(Your objective) Could you reproduce, word for word, the stretch of the material from the line containing "Sample answer: 10:55:03." through the line containing "It shows 2:07:51", and nothing besides?

(Records provided)
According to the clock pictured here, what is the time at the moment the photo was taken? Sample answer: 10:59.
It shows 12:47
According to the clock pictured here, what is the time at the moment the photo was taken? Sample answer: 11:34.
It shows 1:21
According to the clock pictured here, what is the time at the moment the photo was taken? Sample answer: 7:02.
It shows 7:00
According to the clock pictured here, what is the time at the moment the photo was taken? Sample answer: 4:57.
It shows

==

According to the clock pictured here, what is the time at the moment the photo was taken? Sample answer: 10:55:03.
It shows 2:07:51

(The output)
According to the clock pictured here, what is the time at the moment the photo was taken? Sample answer: 10:55:03.
It shows 2:07:51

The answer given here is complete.